As former Prime Minister Ewa Kopacz found out in 2015, they are ready to threaten not only local election results but also the stability of national government. The high level of respect miners enjoy across the nation provides an additional boost to their position in the political discourse. As a result, all Polish governments, independent of which party is in power, have been, and are likely to continue, treading carefully when it comes to coal.
But policy considerations with respect to coal go beyond elections to include more substantive issues such as energy security. For Poland, coal is the only energy resource that is domestically abundant, relatively cheap and easy to access. In contrast, a majority of the country’s natural gas, coal’s most serious competitor, is imported.
Katowice represents a symbol of a region transformed from being coal dependent to becoming a paragon of modern industry, innovation and culture
Those gas imports have traditionally been dominated by Russia, a partner that Poland sees as likely to use its energy dominance for geopolitical goals. While Poland is making significant strides to diversify its natural gas supplies, through LNG imports and new pipelines and interconnectors, these are focused on backing away from Russian gas, rather than replacing coal.

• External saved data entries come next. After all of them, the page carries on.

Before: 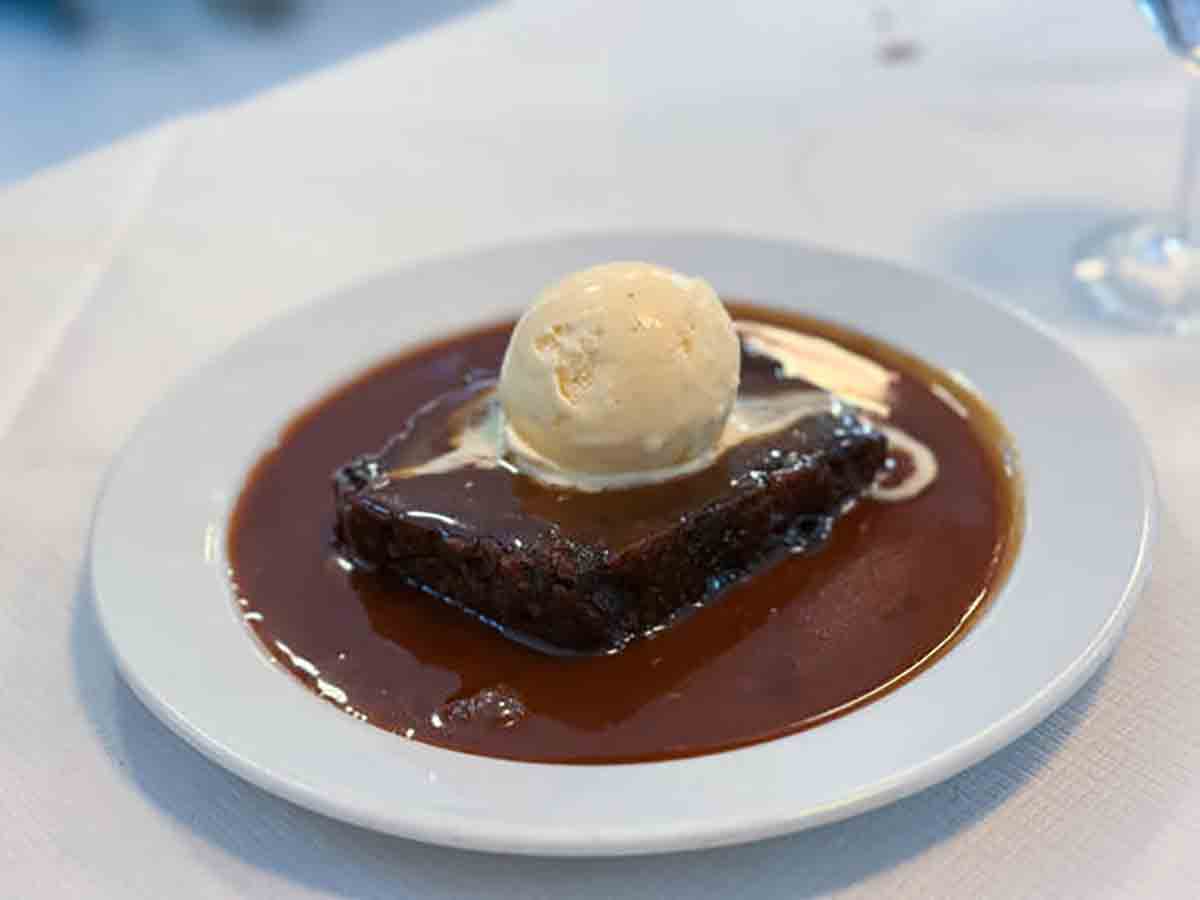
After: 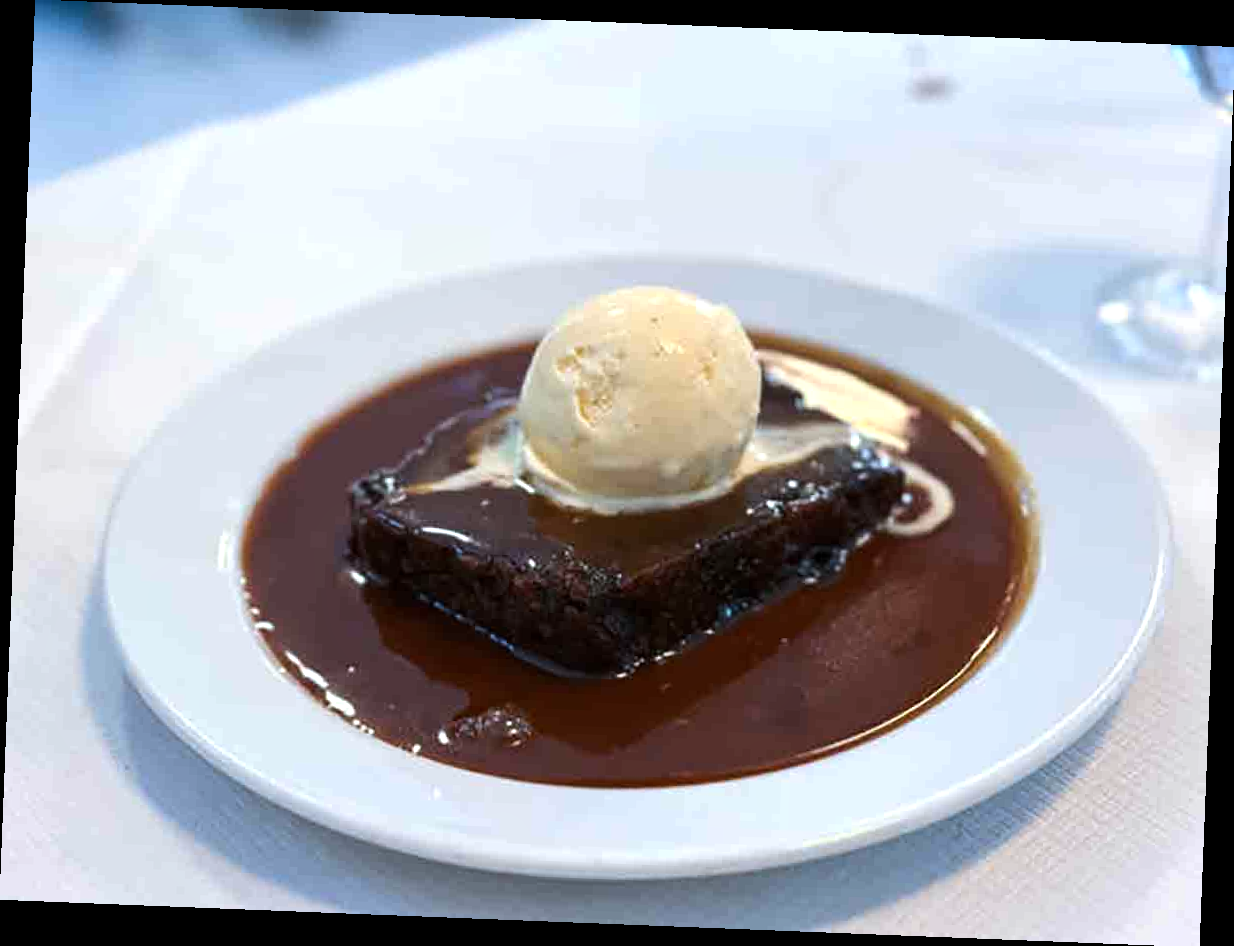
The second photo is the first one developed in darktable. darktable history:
rotate and perspective: rotation 2.27°, automatic cropping off
tone equalizer: -8 EV -0.417 EV, -7 EV -0.389 EV, -6 EV -0.333 EV, -5 EV -0.222 EV, -3 EV 0.222 EV, -2 EV 0.333 EV, -1 EV 0.389 EV, +0 EV 0.417 EV, edges refinement/feathering 500, mask exposure compensation -1.57 EV, preserve details no
local contrast: mode bilateral grid, contrast 10, coarseness 25, detail 110%, midtone range 0.2
white balance: red 0.967, blue 1.049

When it comes to other potential coal substitutes, renewable generation in Poland is in its infancy and unlikely to expand quickly in a significant way, due to the issues of intermittency and the costs associated with infrastructure build up. Costs are also an impediment to the future of nuclear power generation, which has yet to move beyond the decision stage.
At the same time, in a nod to the EU’s policy of decarbonisation, Poland points to a set of strategies it has that will potentially limit CO2 emissions and other pollutants associated with coal mining, coal power and heat generation.

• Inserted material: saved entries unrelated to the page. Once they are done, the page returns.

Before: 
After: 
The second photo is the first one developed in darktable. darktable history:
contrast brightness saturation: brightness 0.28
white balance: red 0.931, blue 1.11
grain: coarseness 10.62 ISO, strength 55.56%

- The use of higher-quality, less-polluting coal.
- Higher efficiency and lower energy intensity in the country’s economy.
- Coal-bed methane extraction.
- The implementation of new, less-polluting coal-power and heat-generation technologies.

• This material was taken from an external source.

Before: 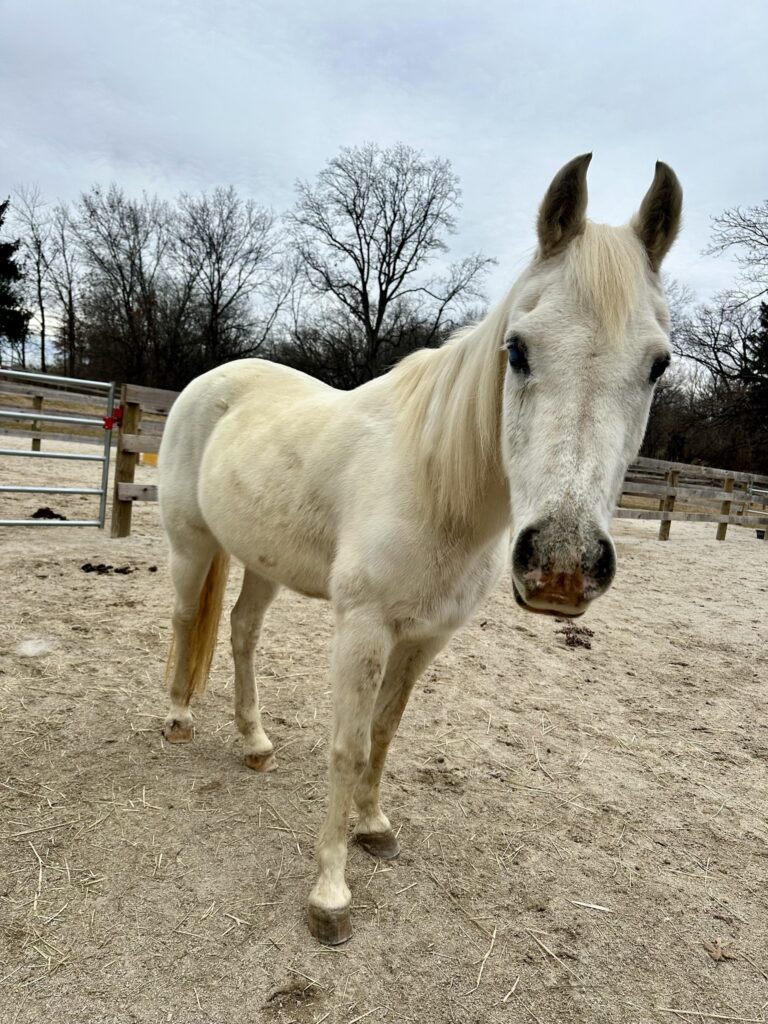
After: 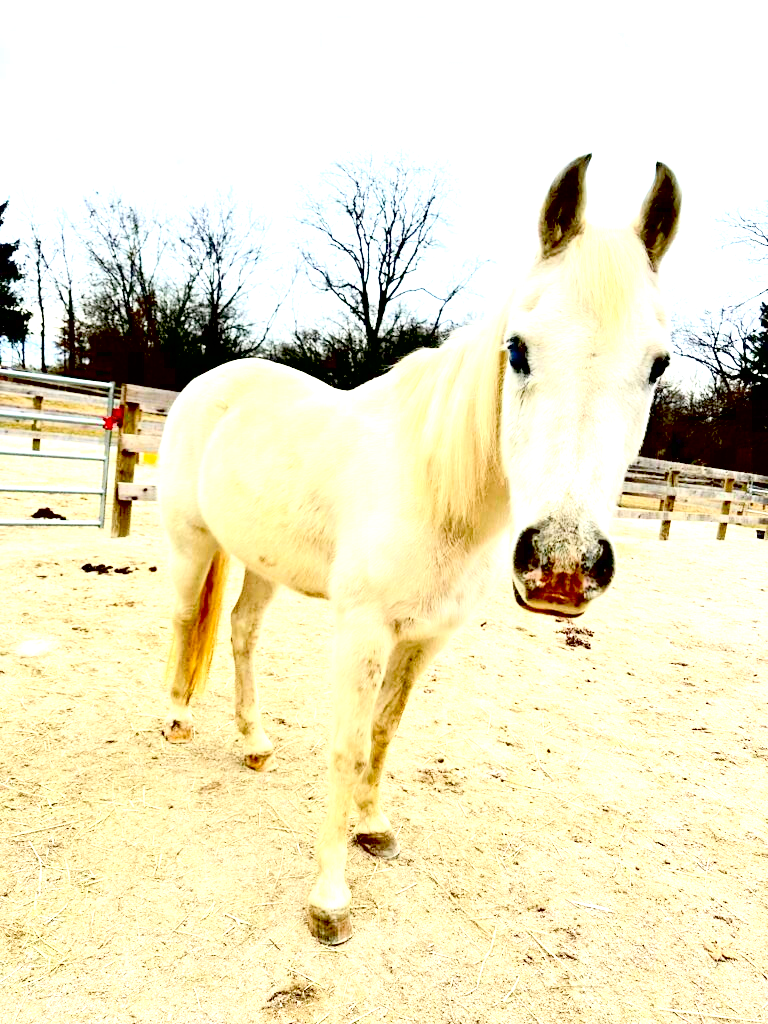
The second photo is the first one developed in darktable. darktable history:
exposure: black level correction 0.015, exposure 1.766 EV, compensate exposure bias true, compensate highlight preservation false
contrast brightness saturation: contrast 0.243, brightness 0.244, saturation 0.385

- Cogeneration involving biomass.
- Potential coal capture and storage options.
The government also hopes that future technological advances will repurpose coal, including via gasification and applications in nuclear power generation. In the meantime, however, since many of these strategies are still in their infancy, Poland may be opening itself up to potential fines if it does not follow through on its EU commitments.
This could make the production and consumption of coal more expensive, though it is unclear to what extend potential costs would prevail over the considerations mentioned above. On the domestic front, issues related to the evermore bothersome smog associated with coal use will also likely challenge its position. So too will the aging infrastructure and need for continued investment in a sector that is increasingly seen as belonging to the past rather than the future.
In December, Poland will be hosting the next Climate Change Conference in Katowice, the heart of its coal country. In the opinion of the organisers, Katowice represents a symbol of a region transformed from being coal dependent to becoming a paragon of modern industry, innovation and culture. The conference is also supposed to highlight Poland’s successes in CO2emissions and climate change.
But Poland’s choice of Katowice is also likely to underscore the difficulties shared by coal-dependent countries around the world, including top energy consumers like China and India. As tensions related to international tariffs and potential trade wars mount, the issue of energy security, especially, is likely to gain momentum, with domestically available coal becoming more important not only for developmental purposes, but also as a “safe” or “safer” energy source.